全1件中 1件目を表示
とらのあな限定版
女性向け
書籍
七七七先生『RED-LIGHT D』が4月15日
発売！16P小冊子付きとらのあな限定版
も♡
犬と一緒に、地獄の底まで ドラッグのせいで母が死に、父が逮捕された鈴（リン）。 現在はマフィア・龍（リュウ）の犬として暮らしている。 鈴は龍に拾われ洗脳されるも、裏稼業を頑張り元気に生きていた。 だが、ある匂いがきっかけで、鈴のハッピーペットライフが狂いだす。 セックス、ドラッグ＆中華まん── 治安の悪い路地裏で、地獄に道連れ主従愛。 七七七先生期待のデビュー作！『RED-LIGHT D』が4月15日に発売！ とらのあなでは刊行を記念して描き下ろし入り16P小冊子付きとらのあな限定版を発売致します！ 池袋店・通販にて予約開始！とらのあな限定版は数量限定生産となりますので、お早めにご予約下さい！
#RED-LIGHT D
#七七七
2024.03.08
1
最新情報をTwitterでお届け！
================
EXERCISE GOAL – Pick each line holding the word "LIGHT" out of the listing.

SOLUTION FOR THIS PROBLEM –
七七七先生『RED-LIGHT D』が4月15日
犬と一緒に、地獄の底まで ドラッグのせいで母が死に、父が逮捕された鈴（リン）。 現在はマフィア・龍（リュウ）の犬として暮らしている。 鈴は龍に拾われ洗脳されるも、裏稼業を頑張り元気に生きていた。 だが、ある匂いがきっかけで、鈴のハッピーペットライフが狂いだす。 セックス、ドラッグ＆中華まん── 治安の悪い路地裏で、地獄に道連れ主従愛。 七七七先生期待のデビュー作！『RED-LIGHT D』が4月15日に発売！ とらのあなでは刊行を記念して描き下ろし入り16P小冊子付きとらのあな限定版を発売致します！ 池袋店・通販にて予約開始！とらのあな限定版は数量限定生産となりますので、お早めにご予約下さい！
#RED-LIGHT D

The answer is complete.